▸ Excerpt
- - - - - - -

In 1984 Edison joined the Rock Against Reagan Tour, opening shows in San Francisco, Washington, DC, and Dallas for New York hardcore band Reagan Youth.
In late 1984 he and three NYU classmates formed the New York post-punk band Killdozer, who released one self-produced LP entitled There's No Mistaking Quality before changing their band name to Sharky's Machine in order to avoid confusion with Madison, Wisconsin's postpunk band Killdozer.
Edison joined the Raunch Hands in early 1990 and accompanied them that year on a tour of Japan, later relocating with them to Madrid, Spain.
In 1992, while living in Madrid, Edison joined Spanish hardcore punk band The Pleasure Fuckers, and played with them through 1995.
In 2001 he formed the Edison Rocket Train, switching to vocals and guitar. The Edison Rocket Train has released two full-length CDs, Yes! Yes!! Yes!!! and East River Delta (produced by Jon Spencer), and several singles, including the traditional gospel number “This Train,” and the pro-wrestling themed “I Like to Hurt People,” featuring Handsome Dick Manitoba of proto -punk band the Dictators. These were later compiled for digital streaming as Go-Go Gospel and the Shakin’ Beat: The History of the Edison Rocket Train, Vol. 1.[40] The Edison Rocket Train continues to perform and record. The current line-up includes Boss Hog keyboard player Mickey Finn and drummer Dee Pop, formerly of the Gun Club, and a founding member of New York No Wave band Bush Tetras. Edison also frequently performs frequently as a solo acoustic act, accompanying himself on guitar and occasionally piano.
Spencer also performs frequently with Edison, backing him for spoken word performances with Edison's group the Rocket Train Delta Science Arkestra — which has also featured ex-Capt. Beefheart guitarist Gary Lucas — and more recently the Space Liberation Army in which Edison also plays electric organ and Theremin. Edison has also appeared frequently with Lucas's band Gods and Monsters.
In 2019, The Space Liberation Army (now featuring Mickey Finn and ex-Sonic Youth drummer Bob Bert) were the featured performers at the East Village Arts Festival, hosted by the New York Public Library.[41]

- - - - - - -

▸ Source material
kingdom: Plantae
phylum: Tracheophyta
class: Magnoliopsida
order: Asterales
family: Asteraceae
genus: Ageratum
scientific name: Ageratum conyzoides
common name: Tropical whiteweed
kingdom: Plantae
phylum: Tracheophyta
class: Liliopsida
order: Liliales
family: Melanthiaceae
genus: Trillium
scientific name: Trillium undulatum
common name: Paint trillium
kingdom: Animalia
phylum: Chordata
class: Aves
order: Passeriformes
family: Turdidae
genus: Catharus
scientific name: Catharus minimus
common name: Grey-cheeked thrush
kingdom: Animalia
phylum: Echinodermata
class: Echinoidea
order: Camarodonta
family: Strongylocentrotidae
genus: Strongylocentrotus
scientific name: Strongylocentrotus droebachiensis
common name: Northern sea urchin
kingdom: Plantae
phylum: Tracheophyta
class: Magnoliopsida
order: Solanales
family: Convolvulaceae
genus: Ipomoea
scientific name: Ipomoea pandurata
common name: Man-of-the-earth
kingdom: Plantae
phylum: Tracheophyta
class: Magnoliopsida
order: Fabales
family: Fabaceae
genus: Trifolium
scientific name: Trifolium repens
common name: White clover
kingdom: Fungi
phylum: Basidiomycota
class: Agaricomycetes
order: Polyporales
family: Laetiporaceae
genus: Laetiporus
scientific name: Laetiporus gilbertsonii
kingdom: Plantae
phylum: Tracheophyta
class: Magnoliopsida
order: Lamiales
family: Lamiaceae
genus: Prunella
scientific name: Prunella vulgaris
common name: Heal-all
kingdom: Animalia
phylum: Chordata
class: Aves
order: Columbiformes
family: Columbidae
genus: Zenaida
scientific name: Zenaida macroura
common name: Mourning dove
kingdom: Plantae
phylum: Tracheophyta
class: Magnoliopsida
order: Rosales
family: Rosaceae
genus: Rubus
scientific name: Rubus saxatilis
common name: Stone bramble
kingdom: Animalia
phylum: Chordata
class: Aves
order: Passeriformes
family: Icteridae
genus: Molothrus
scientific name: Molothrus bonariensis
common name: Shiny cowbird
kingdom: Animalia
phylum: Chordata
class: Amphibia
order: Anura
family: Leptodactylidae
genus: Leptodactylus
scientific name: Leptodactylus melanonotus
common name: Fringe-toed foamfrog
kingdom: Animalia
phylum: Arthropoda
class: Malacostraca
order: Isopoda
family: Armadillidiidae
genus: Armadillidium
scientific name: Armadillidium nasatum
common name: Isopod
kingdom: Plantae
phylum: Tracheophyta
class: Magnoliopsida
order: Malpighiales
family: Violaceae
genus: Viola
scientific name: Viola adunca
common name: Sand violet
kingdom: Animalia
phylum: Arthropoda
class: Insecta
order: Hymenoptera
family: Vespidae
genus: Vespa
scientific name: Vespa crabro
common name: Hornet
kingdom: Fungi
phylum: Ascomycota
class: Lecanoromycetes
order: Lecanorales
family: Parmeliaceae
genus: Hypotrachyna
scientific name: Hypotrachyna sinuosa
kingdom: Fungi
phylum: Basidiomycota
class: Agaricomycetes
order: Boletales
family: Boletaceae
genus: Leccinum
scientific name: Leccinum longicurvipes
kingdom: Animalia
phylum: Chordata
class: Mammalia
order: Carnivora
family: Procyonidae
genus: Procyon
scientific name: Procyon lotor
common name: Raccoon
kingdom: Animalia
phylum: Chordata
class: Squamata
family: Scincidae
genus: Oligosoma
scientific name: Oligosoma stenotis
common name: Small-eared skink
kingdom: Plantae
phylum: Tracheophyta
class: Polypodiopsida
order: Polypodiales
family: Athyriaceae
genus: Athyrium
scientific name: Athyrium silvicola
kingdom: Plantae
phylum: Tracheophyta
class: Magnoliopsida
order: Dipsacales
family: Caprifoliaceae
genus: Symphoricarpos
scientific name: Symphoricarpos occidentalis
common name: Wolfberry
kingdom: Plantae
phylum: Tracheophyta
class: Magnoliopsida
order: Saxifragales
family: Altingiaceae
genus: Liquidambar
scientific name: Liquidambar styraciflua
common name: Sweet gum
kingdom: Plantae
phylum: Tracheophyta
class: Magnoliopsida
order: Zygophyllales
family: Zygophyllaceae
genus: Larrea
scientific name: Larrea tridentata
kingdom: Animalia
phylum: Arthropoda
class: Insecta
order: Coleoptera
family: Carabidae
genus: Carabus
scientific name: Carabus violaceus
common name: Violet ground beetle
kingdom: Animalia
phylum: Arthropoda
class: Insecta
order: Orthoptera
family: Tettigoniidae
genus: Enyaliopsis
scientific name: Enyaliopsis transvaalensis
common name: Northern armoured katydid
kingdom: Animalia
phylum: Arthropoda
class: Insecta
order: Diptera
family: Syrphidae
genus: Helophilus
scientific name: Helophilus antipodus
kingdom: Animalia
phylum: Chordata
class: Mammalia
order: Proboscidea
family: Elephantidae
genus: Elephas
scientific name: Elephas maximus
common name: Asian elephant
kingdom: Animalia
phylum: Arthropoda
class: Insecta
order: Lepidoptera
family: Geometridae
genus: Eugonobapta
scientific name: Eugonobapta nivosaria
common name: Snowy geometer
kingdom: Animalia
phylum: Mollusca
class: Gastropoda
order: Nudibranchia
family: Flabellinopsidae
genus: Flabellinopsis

- - - - - - -

▸ Requirement 1
Using the Edison excerpt, answer each question on its own line.
(a) Which band did Edison open for on the Rock Against Reagan Tour?
(b) In what year did Edison join The Pleasure Fuckers?
(c) Who hosted the 2019 East Village Arts Festival?
▸ Requirement 2
List every musical instrument that the Edison excerpt says Edison plays.

▸ Solution 1
(a) Reagan Youth
(b) 1992
(c) The New York Public Library

▸ Solution 2
Guitar, piano, electric organ, Theremin